Document segment
[Start of section]
Ann de Forest • Ann’s fiction and nonfiction, as well as her practice as a walking artist, often center on the resonance of place. Her short stories, essays, and poetry have appeared in Cleaver Magazine, Found Poetry Review, The Journal, Hotel Amerika, Timber Creek Review, Open City, and PIF, and in Hidden City Daily, where she’s a contributing writer. Ann has documented stories of displacement for Al Bustan: Seeds of Culture, examined the bonds that develop between home health care providers and their patients in the book Healing on the Homefront, and has walked the entire perimeter of Philadelphia with three other artists, initiating an ongoing collaboration to open up new conversations about margins and edges, the power of slow creative practice, and art as collective witness.
[End of section]
Page-level text extractions
[Start of section]
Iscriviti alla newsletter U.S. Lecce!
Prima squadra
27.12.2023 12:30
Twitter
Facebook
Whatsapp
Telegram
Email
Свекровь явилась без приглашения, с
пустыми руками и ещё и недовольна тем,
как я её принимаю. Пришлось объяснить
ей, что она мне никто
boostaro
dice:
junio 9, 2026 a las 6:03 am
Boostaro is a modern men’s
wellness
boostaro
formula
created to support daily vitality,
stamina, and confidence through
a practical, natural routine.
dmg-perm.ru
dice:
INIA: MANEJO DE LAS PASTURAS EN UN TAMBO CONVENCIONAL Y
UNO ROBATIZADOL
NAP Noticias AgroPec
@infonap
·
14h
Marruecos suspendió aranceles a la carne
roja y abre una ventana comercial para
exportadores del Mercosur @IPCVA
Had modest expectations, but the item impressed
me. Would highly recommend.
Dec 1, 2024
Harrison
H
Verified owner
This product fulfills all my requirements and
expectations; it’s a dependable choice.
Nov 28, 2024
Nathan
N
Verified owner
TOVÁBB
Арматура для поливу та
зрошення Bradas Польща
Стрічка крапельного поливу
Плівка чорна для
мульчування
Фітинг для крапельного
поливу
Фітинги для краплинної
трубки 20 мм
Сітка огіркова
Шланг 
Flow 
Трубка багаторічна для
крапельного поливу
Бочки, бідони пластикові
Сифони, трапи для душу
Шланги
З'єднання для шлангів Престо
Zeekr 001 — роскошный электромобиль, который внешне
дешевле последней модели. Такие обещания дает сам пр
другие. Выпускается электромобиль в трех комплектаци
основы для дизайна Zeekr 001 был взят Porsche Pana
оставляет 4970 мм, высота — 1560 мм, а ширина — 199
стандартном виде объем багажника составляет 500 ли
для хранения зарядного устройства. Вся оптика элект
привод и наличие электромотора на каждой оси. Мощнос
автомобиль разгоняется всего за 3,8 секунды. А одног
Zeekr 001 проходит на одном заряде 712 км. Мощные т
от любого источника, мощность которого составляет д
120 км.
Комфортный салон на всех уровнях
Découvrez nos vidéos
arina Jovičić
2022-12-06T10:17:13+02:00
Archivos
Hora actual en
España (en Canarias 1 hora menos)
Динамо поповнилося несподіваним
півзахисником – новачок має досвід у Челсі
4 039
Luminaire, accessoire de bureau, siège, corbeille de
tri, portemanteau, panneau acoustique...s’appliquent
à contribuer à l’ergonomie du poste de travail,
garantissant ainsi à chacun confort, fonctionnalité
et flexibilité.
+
[End of section]
Activities
1. In the Ann de Forest profile, how many other artists did she walk the perimeter of Philadelphia with?
2. Summarize the Ann de Forest profile in two sentences.
3. Reproduce the stretch of the Ann de Forest profile from "Ann de Forest •" through "as collective witness.".

Expected results
1. Three other artists.

2. Ann de Forest's fiction, nonfiction, and walking-art practice often center on the resonance of place, and her writing has appeared in outlets including Cleaver Magazine and Hidden City Daily, where she is a contributing writer. She has documented stories of displacement for Al Bustan, examined the bonds between home health care providers and their patients in Healing on the Homefront, and walked Philadelphia's entire perimeter with three other artists, starting an ongoing collaboration.

3.
Ann de Forest • Ann’s fiction and nonfiction, as well as her practice as a walking artist, often center on the resonance of place. Her short stories, essays, and poetry have appeared in Cleaver Magazine, Found Poetry Review, The Journal, Hotel Amerika, Timber Creek Review, Open City, and PIF, and in Hidden City Daily, where she’s a contributing writer. Ann has documented stories of displacement for Al Bustan: Seeds of Culture, examined the bonds that develop between home health care providers and their patients in the book Healing on the Homefront, and has walked the entire perimeter of Philadelphia with three other artists, initiating an ongoing collaboration to open up new conversations about margins and edges, the power of slow creative practice, and art as collective witness.